**TRECHO DO TEXTO:**
++++++++++

Vamos primeiro explicar que despesas são estas. O Governo tem transferido recursos orçamentários para o BNDES e a Finep para que estas instituições façam empréstimos ou concedam garantias a empréstimos. Este tipo de transferência é contabilizado como desembolso financeiro do Governo, pois se espera que esses recursos voltem ao Tesouro, sob a forma de repagamento pelos agentes financeiros. Conceitualmente, não seria uma redução do patrimônio público, que seria apenas temporariamente transferido para o BNDES ou para a Finep.

Ocorre que, na prática, uma vez que esses recursos saem do Tesouro, eles dificilmente retornam. O BNDES, por exemplo, luta fortemente para não devolver dinheiro ao Tesouro, e só o faz quando obrigado pelo Judiciário ou pelo TCU.

Por isso, na prática, esses desembolsos têm efeitos econômicos similares aos desembolsos primários: estimulam a demanda agregada (através das operações de crédito ou desembolsos não onerosos que lastreiam), aumentam a dívida líquida por reduzirem as disponibilidades de caixa do Tesouro, aumentam a dívida bruta por gerarem, em alguns casos, a necessidade de captação de recursos para financiar os desembolsos. Daí a importância de incluir as operações parafiscais nos cálculos do déficit.

Elas têm crescido justamente para driblar os limites impostos pelo arcabouço fiscal ao déficit e à despesa primária. É o Governo dando um jeitinho de contornar a regra que ele próprio criou.

Salto rejeita a inclusão dos gastos parafiscais nos cálculos, apegando-se à classificação contábil da despesa como financeira (“o ideal seria excluir receitas e despesas financeiras, afinal, estamos tratando do resultado primário”), sem levar em conta o seu impacto real na economia. Confunde, portanto, classificação contábil com o impacto econômico real da despesa.

++++++++++

(Registros de dados salvos)
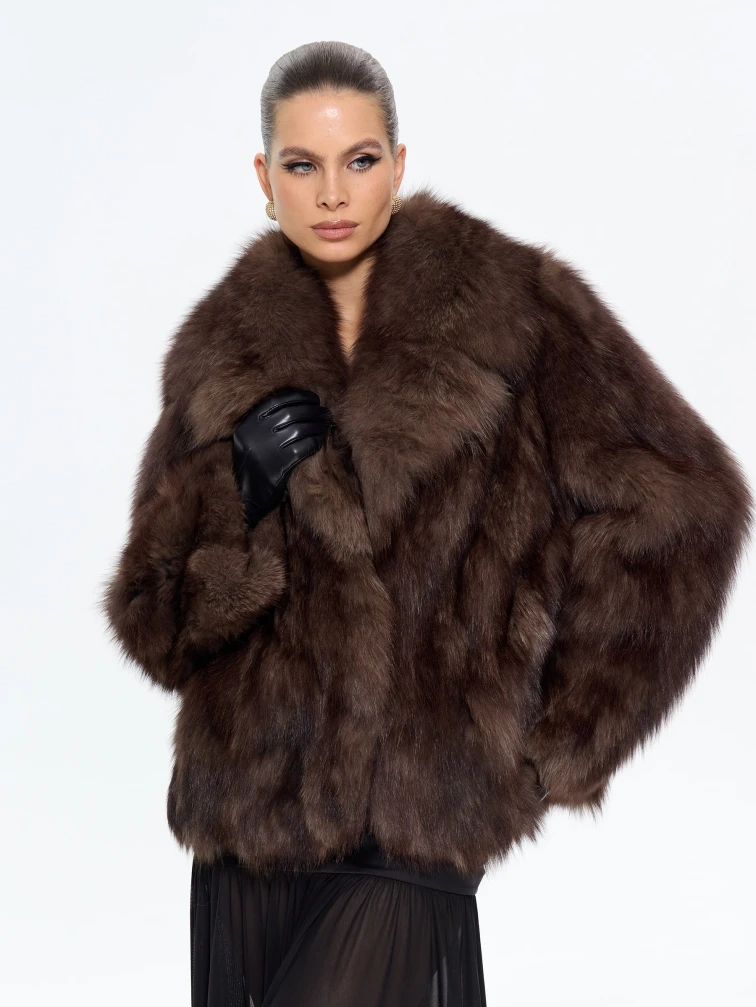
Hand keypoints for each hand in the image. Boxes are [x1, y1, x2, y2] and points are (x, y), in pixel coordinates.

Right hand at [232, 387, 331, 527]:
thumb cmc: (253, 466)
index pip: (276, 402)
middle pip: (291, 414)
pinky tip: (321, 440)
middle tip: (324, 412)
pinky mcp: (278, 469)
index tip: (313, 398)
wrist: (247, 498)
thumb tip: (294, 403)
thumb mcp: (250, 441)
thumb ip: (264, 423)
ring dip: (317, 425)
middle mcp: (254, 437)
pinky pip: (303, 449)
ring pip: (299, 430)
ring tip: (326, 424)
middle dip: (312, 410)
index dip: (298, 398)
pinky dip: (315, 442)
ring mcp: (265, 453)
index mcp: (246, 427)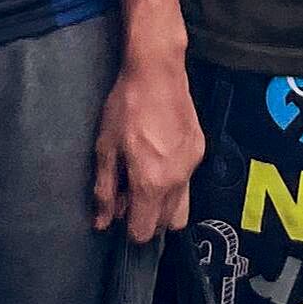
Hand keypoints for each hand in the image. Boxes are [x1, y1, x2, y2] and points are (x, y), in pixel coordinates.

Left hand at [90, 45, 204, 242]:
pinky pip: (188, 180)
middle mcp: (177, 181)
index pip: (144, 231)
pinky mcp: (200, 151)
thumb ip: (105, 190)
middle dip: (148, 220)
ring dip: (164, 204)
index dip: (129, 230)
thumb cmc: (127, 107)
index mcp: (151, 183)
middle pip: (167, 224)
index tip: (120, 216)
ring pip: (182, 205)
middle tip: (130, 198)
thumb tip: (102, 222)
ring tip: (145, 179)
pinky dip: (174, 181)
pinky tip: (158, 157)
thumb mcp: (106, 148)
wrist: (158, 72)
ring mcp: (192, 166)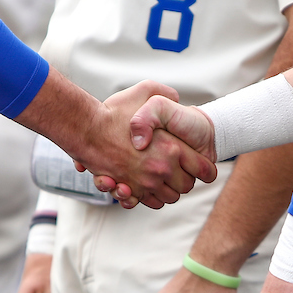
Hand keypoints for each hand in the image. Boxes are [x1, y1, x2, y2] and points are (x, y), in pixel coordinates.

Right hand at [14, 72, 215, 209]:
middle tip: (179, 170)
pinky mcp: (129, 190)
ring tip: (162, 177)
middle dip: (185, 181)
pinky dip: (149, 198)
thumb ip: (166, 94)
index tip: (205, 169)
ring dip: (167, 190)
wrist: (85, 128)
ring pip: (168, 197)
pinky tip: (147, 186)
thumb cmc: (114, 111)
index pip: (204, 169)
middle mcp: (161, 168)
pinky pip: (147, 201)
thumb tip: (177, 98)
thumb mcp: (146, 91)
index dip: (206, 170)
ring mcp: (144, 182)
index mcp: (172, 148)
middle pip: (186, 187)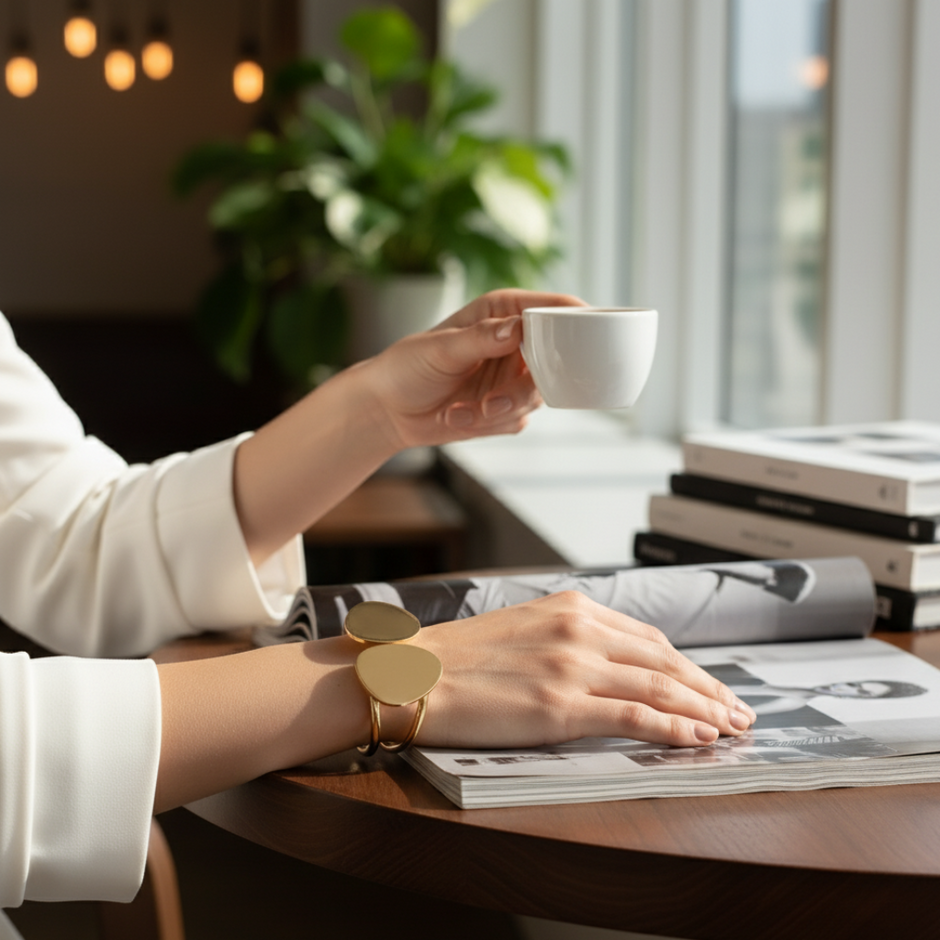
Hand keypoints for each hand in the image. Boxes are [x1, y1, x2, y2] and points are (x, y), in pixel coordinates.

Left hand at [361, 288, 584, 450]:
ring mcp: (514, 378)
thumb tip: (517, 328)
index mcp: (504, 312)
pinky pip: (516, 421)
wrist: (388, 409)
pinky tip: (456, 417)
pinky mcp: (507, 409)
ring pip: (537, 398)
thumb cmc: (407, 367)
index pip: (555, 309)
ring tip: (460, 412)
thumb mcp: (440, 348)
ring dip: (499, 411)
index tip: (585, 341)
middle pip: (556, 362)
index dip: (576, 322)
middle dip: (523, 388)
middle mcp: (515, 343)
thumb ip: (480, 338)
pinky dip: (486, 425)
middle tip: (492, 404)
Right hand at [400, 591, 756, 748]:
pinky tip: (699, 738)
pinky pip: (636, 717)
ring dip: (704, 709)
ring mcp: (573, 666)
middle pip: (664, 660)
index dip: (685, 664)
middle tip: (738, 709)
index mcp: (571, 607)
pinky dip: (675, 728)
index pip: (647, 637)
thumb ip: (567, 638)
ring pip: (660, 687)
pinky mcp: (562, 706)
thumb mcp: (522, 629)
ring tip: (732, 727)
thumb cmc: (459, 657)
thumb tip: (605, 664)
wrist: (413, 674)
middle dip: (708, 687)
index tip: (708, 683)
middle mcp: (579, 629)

++++++++++

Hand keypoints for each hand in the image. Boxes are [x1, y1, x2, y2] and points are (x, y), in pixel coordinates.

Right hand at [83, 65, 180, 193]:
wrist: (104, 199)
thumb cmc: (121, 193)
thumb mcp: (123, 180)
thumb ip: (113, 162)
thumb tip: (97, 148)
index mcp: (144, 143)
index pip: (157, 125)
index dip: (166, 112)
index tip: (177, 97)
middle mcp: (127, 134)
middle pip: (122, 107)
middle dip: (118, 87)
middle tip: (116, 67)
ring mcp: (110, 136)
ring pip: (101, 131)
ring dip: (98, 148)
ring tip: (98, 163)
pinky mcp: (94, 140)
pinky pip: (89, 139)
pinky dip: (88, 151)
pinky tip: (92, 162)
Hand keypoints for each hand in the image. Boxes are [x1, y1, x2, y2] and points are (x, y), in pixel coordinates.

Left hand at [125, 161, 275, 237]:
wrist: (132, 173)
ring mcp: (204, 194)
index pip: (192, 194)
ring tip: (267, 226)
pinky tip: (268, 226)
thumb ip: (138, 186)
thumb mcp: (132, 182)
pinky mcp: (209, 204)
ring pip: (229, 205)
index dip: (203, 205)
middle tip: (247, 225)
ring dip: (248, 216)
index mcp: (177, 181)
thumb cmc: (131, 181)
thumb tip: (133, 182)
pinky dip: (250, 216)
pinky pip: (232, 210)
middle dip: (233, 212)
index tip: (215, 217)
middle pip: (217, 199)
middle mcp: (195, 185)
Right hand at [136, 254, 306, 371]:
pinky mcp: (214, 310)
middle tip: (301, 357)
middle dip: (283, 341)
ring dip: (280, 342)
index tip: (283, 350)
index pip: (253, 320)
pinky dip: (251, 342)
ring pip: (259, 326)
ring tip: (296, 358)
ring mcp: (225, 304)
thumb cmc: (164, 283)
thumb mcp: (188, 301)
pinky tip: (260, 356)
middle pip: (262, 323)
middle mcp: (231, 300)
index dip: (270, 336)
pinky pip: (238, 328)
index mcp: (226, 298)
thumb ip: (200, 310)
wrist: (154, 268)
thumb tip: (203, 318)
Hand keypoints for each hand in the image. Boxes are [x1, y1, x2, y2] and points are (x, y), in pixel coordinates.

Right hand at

++++++++++

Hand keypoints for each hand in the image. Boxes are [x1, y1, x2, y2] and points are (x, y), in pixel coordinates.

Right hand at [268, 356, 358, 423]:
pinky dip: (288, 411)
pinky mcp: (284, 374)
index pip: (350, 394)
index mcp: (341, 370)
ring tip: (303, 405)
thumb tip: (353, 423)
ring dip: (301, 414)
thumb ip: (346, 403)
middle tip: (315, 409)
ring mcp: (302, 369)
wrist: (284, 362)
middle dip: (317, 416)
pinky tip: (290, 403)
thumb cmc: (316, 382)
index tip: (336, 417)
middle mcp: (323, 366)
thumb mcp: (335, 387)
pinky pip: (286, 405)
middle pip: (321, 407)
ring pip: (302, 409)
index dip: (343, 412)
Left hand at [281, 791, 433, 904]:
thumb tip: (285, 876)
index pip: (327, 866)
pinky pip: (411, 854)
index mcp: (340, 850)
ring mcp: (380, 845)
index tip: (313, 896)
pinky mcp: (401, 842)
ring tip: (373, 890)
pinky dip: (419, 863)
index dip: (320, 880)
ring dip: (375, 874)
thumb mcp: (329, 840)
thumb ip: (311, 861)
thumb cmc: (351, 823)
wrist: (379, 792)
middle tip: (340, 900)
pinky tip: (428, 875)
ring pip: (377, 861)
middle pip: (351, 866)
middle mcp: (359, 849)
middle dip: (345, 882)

++++++++++

**EXERCÍCIO 1:**
Diga se cada afirmação concorda com o texto sobre as despesas parafiscais, respondendo sim ou não e citando literalmente as palavras do texto que decidem a questão.
(a) O BNDES só devolve recursos ao Tesouro quando obrigado pelo Judiciário ou pelo TCU.
(b) As transferências ao BNDES e à Finep são contabilizadas como desembolso primário do Governo.
(c) Salto defende a inclusão dos gastos parafiscais nos cálculos.
**EXERCÍCIO 2:**
Responda às perguntas com base no texto sobre as despesas parafiscais.
(a) Para que o Governo transfere recursos orçamentários ao BNDES e à Finep?
(b) Segundo o texto, por que esses desembolsos aumentam a dívida líquida?
(c) Com que finalidade as operações parafiscais têm crescido, segundo o texto?
**EXERCÍCIO 3:**
Prossiga o texto sobre as despesas parafiscais a partir do ponto em que ele termina.

**RESPOSTA 1:**
(a) Sim: "só o faz quando obrigado pelo Judiciário ou pelo TCU".
(b) Não: "Este tipo de transferência é contabilizado como desembolso financeiro do Governo".
(c) Não: "Salto rejeita a inclusão dos gastos parafiscais nos cálculos".

**RESPOSTA 2:**
(a) Para que essas instituições façam empréstimos ou concedam garantias a empréstimos.
(b) Porque reduzem as disponibilidades de caixa do Tesouro.
(c) Para driblar os limites impostos pelo arcabouço fiscal ao déficit e à despesa primária.

**RESPOSTA 3:**
Isso me faz lembrar discussão semelhante em que o economista participou no passado, quando alegou que não haveria custo de oportunidade para o Tesouro nos empréstimos do BNDES com recursos do FAT, porque a Constituição obrigava a transferência de recursos para o BNDES. Assim como não se pode aprovar lei revogando a lei da gravidade, também não se pode proibir a existência de custo de oportunidade por mandamento constitucional. Uma coisa é classificação contábil e legal, outra coisa é o efeito econômico.

Recolocando a despesa parafiscal na conta, chegamos ao subtotal 3, que agora, na conta ajustada após às concessões feitas na seção anterior, soma 1,8% do PIB, como registrado no quadro acima.

Déficit suficientemente grande para espelhar a delicadeza da situação fiscal do Governo Federal.

Para concluir

Apesar do discurso otimista e dos adjetivos reservados aos “pessimistas”, os números utilizados por Salto, quando devidamente corrigidos, não mostram realidade distinta da que retratei.

O colega parece ter predileção por esta postura, que une um discurso otimista com números que não avalizam o otimismo. Assim como a prática de criticar, sem o devido embasamento, analises supostamente “catastrofistas”.

Em abril de 2023, tão logo o Governo anunciou as linhas gerais do arcabouço fiscal, escrevi artigo com coautores em que mostrava que a nova regra seria inconsistente, insuficiente para conter o crescimento da dívida, comprimiria as despesas discricionárias e induziria o governo a buscar forte aumento de receita. Cenário que se confirmou e hoje está claro para todos.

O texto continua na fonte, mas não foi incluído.